• **Extracted text**:
● ● ●
Object-Relational Mapping(Part-II)
In this part we will try to identify the differences these two models present that brings into fore the impedance-mismatch. I have created a data model and an object model and to keep the things simple for now, all of the objects map one to one with the data entities (tables). In addition, I will be using terms Table, Row, Column etc. rather than relation, tuple or attribute as these are easy to understand. Looking carefully at the two diagrams I am sure you can identify some of the most basic differences in the approaches the two methodologies take while defining entities.

Fig-1:Data Model

Fig-2:Object Model
Shadow Information - Identity Problem
The first difference you might have noticed is that while there is a identity column for each entity in the data model, we don't have an identity property in any of the objects. This is not considered to be a good practice to have key value in an object since each object can be distinctly identified by its location in memory. But in case of data stored in a table it becomes imperative to identify each row uniquely by using a primary key. This extra piece of information which is required to persist an object to a database is called shadow information.
● ● ●
• **Material supplied**:
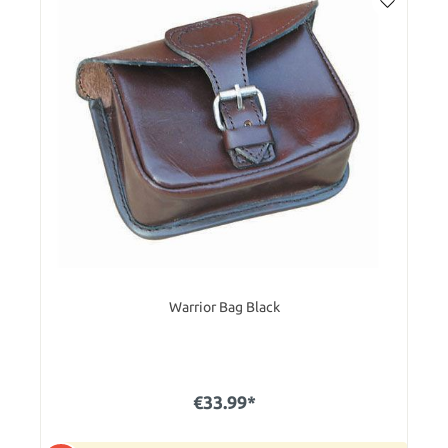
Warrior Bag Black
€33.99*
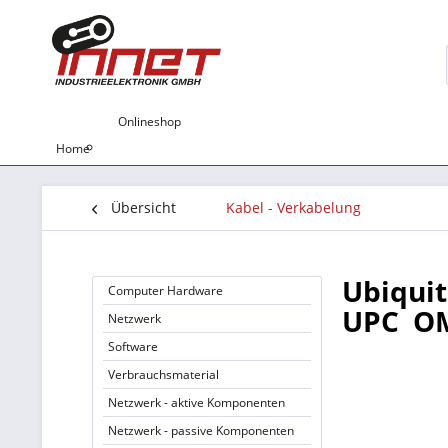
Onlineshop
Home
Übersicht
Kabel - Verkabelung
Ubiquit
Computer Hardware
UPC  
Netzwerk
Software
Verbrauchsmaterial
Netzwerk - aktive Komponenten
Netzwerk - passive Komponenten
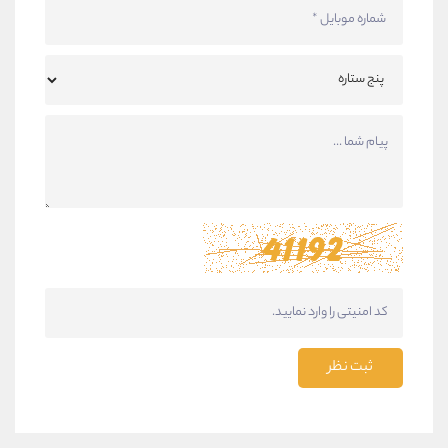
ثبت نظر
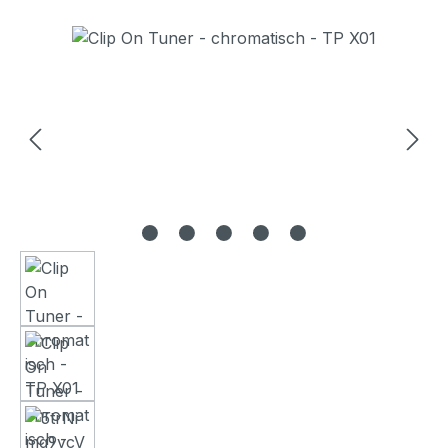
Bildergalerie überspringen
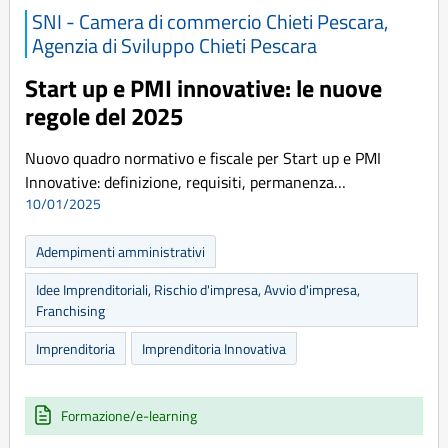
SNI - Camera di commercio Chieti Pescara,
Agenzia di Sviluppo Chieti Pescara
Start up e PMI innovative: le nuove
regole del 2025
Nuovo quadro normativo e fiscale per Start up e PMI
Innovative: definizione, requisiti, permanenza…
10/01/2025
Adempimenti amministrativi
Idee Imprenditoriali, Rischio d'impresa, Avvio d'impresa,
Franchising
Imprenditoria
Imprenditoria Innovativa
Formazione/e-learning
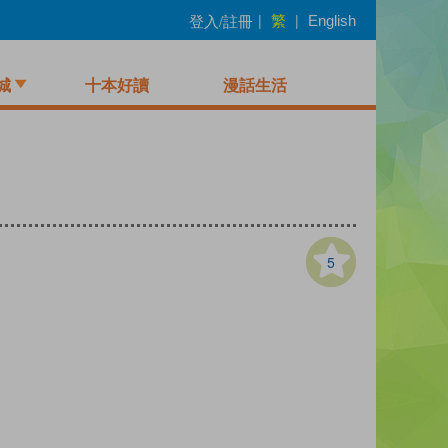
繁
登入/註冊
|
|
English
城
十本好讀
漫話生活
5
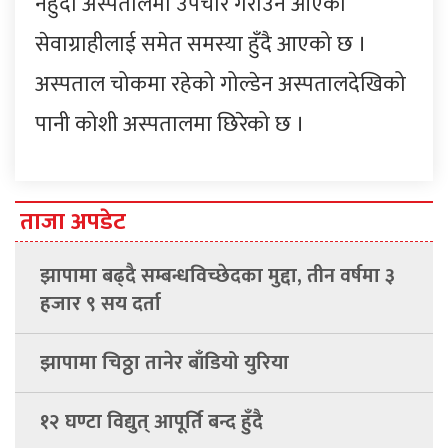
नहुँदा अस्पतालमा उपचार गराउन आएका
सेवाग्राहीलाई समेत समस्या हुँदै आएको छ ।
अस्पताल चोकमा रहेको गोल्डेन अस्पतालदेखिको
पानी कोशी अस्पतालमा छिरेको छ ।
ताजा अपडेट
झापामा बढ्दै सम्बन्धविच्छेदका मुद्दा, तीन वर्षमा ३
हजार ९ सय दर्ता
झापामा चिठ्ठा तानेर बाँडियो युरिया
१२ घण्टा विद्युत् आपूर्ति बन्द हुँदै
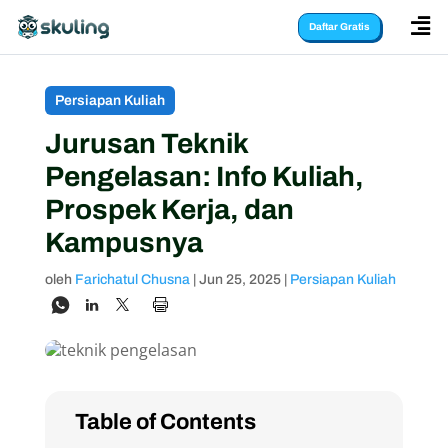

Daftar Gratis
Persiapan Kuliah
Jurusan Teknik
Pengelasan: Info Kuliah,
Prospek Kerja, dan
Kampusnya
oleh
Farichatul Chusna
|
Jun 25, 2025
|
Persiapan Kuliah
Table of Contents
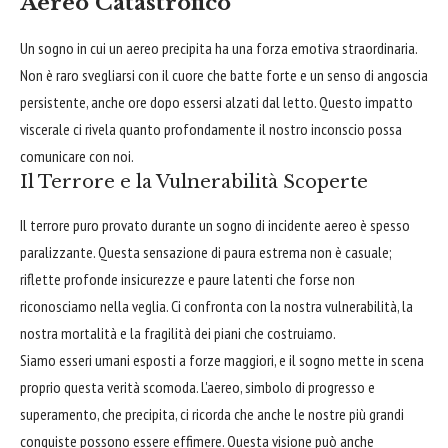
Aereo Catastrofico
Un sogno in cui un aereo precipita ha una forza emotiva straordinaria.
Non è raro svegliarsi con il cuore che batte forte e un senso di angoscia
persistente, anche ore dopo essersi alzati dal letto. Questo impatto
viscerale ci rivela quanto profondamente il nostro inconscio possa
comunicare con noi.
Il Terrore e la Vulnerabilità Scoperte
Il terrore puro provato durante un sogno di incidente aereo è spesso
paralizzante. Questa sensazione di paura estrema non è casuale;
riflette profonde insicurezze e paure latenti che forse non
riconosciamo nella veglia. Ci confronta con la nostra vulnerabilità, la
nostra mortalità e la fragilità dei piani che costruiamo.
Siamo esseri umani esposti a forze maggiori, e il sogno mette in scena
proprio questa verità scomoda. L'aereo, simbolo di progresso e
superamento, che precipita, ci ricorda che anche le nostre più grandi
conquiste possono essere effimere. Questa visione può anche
● ● ●
• **Prompt 1**: Reproduce the stretch from "Fig-2:Object Model" through "called shadow information." in the object-relational mapping article verbatim.
• **Prompt 2**: Write the next portion of the object-relational mapping article, beginning immediately after its final sentence.

• **Response box 1**:
Fig-2:Object Model
Shadow Information - Identity Problem
The first difference you might have noticed is that while there is a identity column for each entity in the data model, we don't have an identity property in any of the objects. This is not considered to be a good practice to have key value in an object since each object can be distinctly identified by its location in memory. But in case of data stored in a table it becomes imperative to identify each row uniquely by using a primary key. This extra piece of information which is required to persist an object to a database is called shadow information.

• **Response box 2**:
Association
Another major difference is how the associative relationship is modeled in object and relational world. In the above diagrams, you can see that there is a many-to-many relationship between Users and Roles. Object model supports this kind of a relationship natively whereas there is no direct support for it in Relational model. That is why we have to introduce an associative table UserRole (Figure 1) to implement many-to-many relationship. Another subtle difference is in the way you access the child object. In the relational model, each row in child table holds information about its parent which means that parent does not have any idea about its children. For example, in Figure 1, LineItem table contains a reference to Order in the form of OrderID. Contrary to it, object model models it differently in the form of aggregation and composition. In Figure 2, you can see that Order object conatins a collection of LineItem objects.
Partial Data Load
While retrieving data from a database, it is a common practice to retrieve only those column values that are necessary for a business process in order to optimize network bandwidth. No matter how fast the network is, it is still costly enough to bring down the application performance if not used Judiciously. That means we need to optimize our SQL query and retrieve only that amount of data which is relevant to the current process. That is where problem arises. Once we retrieve data and populate our objects, most of the attributes of that object will remain empty as data corresponding to those attributes has not been retrieved. That is OK until we try to persist that object back to the database since there is a great probability that some of the empty attributes correspond to the columns that are declared NOT NULL. Secondly even if the columns are nullable, existing values will be overwritten by the empty values.
Apart from these major problems there are other issues as well like mapping inheritance, computed fields, foreign keys referencing only a single table etc. We will take a look into how to solve some of these problems in the next article of the series which hopefully I will try to publish soon. So keep watching this space for more..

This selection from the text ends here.